_Aim_. Gather every line in the listing below that contains the string "with", treating uppercase and lowercase letters as distinct.

_Entries_.
==========

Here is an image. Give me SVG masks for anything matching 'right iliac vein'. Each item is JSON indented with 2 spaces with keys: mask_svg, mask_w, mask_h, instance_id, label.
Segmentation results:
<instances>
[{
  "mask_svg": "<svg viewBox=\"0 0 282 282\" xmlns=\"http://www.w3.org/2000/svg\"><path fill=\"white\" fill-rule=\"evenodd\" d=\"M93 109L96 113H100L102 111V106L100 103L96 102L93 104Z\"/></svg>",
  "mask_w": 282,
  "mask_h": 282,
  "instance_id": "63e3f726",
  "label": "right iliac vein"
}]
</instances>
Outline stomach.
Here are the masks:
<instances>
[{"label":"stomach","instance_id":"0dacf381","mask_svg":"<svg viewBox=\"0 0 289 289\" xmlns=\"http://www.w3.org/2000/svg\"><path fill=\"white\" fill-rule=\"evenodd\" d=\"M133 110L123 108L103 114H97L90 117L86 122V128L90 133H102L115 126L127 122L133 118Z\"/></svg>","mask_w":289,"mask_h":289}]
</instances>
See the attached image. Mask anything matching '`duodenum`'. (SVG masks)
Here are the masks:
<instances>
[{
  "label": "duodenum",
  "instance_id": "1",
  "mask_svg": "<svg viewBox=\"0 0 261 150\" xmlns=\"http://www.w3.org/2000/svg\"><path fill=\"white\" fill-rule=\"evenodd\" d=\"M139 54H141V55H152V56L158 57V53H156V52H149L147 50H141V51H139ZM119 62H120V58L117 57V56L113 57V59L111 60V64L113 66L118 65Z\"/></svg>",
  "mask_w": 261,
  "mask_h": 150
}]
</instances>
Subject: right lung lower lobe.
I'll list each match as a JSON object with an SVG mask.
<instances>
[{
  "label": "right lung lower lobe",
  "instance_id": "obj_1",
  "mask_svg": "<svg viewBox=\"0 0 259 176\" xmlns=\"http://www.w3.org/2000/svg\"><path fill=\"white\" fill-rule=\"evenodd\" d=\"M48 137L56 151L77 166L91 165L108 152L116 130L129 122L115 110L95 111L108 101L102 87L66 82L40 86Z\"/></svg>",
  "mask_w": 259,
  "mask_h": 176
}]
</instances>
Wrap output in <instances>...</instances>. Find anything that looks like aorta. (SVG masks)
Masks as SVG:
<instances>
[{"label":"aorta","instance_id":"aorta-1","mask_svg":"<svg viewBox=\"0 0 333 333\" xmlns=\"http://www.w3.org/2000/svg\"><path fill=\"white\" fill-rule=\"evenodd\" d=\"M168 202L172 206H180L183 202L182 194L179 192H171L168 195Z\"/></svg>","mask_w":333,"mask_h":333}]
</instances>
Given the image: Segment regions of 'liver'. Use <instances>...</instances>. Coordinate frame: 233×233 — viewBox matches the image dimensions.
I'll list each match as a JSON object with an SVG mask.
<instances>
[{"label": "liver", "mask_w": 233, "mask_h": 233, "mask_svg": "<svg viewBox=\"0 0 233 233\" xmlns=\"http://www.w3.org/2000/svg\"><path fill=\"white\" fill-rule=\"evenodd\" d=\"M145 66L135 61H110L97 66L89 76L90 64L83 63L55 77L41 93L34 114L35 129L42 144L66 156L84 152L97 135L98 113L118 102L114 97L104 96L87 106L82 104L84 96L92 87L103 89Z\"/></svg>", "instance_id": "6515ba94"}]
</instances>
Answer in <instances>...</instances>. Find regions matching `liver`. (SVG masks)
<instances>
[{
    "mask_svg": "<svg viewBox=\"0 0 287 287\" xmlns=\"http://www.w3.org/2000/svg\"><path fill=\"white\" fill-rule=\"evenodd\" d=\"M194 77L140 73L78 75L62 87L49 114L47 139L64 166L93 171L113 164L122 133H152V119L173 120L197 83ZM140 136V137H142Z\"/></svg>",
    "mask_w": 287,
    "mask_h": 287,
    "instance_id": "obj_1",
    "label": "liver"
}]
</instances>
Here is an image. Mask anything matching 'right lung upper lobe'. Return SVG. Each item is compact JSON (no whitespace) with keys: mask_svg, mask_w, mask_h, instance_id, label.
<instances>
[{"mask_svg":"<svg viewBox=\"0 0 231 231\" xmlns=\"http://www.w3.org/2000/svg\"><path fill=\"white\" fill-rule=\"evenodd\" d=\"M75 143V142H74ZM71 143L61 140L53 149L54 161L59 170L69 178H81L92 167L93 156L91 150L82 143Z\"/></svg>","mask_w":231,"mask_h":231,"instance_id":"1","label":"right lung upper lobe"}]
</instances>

==========

_Task result_.
Here is an image. Give me SVG masks for anything matching 'right iliac vein'. Each item is JSON indented with 2 spaces with keys: mask_svg, mask_w, mask_h, instance_id, label.
I'll list each match as a JSON object with an SVG mask.
I'll list each match as a JSON object with an SVG mask.
Here is an image. Mask anything matching 'right lung upper lobe'. Return SVG. Each item is compact JSON (no whitespace) with keys: mask_svg, mask_w, mask_h, instance_id, label.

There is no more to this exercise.